My wife has a 622 with L6.31 and it has absolutely none of the issues described here.


----------



## 4bama (Aug 6, 2006)

SaltiDawg said:


> My wife has a 622 with L6.31 and it has absolutely none of the issues described here.


I agree...none of those problems with my 622...I stay in single mode and constantly use side-by-side PIP...and no problems with guide displays or any other anomaly others describe here...my TV is connected via HDMI cable...

Gotta be an explanation from Dish that involves more than firmware...why some receivers have problems and others don't..


----------



## SaltiDawg (Aug 30, 2004)

Jhon69 said:


> Can you provide pictures? nothing proves it more than pictures.


I've been coming here for some 6+ years and never had anyone challenge my truthfulness... and I'm not going to start with some idiot posting such a challenge.

The issues discussed here are not present on my wife's 622 nor, I suspect, on many, many other units or else this thread would be one of the most active ones on the forum. Also, if indeed it affected everyone, do you honestly think Dish would be blowing you off?


----------



## Jhon69 (Mar 28, 2006)

SaltiDawg said:


> I've been coming here for some 6+ years and never had anyone challenge my truthfulness... and I'm not going to start with some idiot posting such a challenge.
> 
> The issues discussed here are not present on my wife's 622 nor, I suspect, on many, many other units or else this thread would be one of the most active ones on the forum. Also, if indeed it affected everyone, do you honestly think Dish would be blowing you off?
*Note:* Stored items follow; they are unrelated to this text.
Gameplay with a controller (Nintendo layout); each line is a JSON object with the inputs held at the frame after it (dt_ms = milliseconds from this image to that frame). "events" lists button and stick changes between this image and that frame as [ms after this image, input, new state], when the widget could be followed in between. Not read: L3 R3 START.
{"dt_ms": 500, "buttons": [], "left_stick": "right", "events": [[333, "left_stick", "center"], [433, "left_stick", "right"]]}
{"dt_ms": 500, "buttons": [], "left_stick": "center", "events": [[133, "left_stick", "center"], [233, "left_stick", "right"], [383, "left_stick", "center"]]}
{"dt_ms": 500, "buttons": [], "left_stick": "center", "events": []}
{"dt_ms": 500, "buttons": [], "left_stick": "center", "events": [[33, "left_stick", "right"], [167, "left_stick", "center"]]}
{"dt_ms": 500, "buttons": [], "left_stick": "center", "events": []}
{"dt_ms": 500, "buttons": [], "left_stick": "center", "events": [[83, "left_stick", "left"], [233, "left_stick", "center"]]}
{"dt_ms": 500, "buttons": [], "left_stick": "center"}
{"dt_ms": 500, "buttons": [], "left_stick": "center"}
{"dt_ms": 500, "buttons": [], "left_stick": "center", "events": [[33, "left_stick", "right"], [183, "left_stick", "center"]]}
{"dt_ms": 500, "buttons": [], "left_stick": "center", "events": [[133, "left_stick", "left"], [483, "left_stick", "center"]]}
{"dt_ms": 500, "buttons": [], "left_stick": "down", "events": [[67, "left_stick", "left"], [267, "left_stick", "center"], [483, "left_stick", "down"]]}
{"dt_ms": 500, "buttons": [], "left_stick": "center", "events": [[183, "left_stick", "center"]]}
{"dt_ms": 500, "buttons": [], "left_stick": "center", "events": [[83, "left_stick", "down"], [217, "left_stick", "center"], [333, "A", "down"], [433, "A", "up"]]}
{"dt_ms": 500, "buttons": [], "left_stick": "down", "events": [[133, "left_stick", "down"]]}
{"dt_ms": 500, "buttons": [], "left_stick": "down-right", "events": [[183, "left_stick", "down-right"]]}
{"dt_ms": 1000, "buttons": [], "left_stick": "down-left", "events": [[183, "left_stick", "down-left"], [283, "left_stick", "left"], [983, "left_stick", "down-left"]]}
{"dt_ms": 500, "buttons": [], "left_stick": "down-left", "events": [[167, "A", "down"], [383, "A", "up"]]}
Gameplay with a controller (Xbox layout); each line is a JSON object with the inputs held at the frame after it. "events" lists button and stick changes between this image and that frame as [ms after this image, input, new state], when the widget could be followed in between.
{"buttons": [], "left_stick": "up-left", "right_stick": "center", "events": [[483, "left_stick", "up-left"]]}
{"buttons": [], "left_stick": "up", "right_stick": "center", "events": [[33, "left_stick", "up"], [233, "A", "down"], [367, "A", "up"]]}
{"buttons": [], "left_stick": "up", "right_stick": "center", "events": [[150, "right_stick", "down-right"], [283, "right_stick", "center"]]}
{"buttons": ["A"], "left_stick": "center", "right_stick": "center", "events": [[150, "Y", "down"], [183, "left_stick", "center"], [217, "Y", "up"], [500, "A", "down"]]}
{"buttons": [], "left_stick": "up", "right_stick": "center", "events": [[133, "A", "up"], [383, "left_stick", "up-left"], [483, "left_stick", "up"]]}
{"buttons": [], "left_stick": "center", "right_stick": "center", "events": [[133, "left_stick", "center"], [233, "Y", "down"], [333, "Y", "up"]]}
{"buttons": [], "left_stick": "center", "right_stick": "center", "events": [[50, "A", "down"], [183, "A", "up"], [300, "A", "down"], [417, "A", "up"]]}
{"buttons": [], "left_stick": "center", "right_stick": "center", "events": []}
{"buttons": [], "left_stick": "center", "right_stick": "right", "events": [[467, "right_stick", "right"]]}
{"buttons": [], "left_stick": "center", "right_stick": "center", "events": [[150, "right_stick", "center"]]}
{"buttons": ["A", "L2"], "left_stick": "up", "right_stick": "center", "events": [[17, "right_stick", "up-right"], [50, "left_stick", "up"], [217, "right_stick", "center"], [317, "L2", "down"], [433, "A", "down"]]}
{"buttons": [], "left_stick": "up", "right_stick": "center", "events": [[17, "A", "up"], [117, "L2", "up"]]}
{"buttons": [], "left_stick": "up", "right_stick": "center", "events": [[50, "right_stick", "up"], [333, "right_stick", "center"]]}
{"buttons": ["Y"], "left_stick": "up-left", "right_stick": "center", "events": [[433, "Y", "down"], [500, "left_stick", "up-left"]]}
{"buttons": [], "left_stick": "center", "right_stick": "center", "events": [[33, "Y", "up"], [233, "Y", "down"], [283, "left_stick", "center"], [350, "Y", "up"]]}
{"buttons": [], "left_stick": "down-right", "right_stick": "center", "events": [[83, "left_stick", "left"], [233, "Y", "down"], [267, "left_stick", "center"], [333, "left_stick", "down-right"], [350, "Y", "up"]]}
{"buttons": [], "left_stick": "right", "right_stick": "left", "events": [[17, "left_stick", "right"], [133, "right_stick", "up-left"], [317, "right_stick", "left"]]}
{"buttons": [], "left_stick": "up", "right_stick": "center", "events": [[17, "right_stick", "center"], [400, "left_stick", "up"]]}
Dish Network is not "blowing me off" they have stated there IS a problem in the software L631.


----------



## epokopac (Aug 8, 2007)

Jhon69 said:


> Dish Network is not "blowing me off" they have stated there IS a problem in the software L631.


I'll second the motion of it being a software problem (it worked prior to 6.30). I also believe others that do NOT have the issues.

This could be an issue for 622's that have just the right combination of non-default settings (what a nightmare to try and debug! :eek2. I have seen this at work when 1 PC out of the 20 in a department is the only one having issues with an application. In virtually every case, it has been some third-party toolbar that somebody downloaded. Since it wasn't needed for work, we had them remove it.


----------



## SaltiDawg (Aug 30, 2004)

Jhon69 said:


> ...they have stated there IS a problem in the software L631.


Just not *everyone's* software, _if you can believe that._ lol


----------



## Jhon69 (Mar 28, 2006)

Another issue I am having is when I try to go to my local channels and press the numbers on my remote control(2 numbers for my locals) it always goes to the local HD channel,not the SD channel that I have selected in my Favorites List( I subscribe to SD AT250).

Dish Network must have had something going on last night,everytime I tried to go into Dish Cinema it would lockup and reboot,I must have rebooted it 6 times or more,then this morning I was able to access Dish Cinema no problems.

Also have noticed Dish Home is squeezed in on the sides of the picture,also when I press the position button the picture squeezes in on the sides of the picture(it didn't do it before).So it would seem Dish Network is working on the aspect ratio problem.
Keep Going Dish Network we appreciate you trying to fix the problem.


----------



## SaltiDawg (Aug 30, 2004)

Jhon69 said:


> I believe you have already said that,good for you,bad for us.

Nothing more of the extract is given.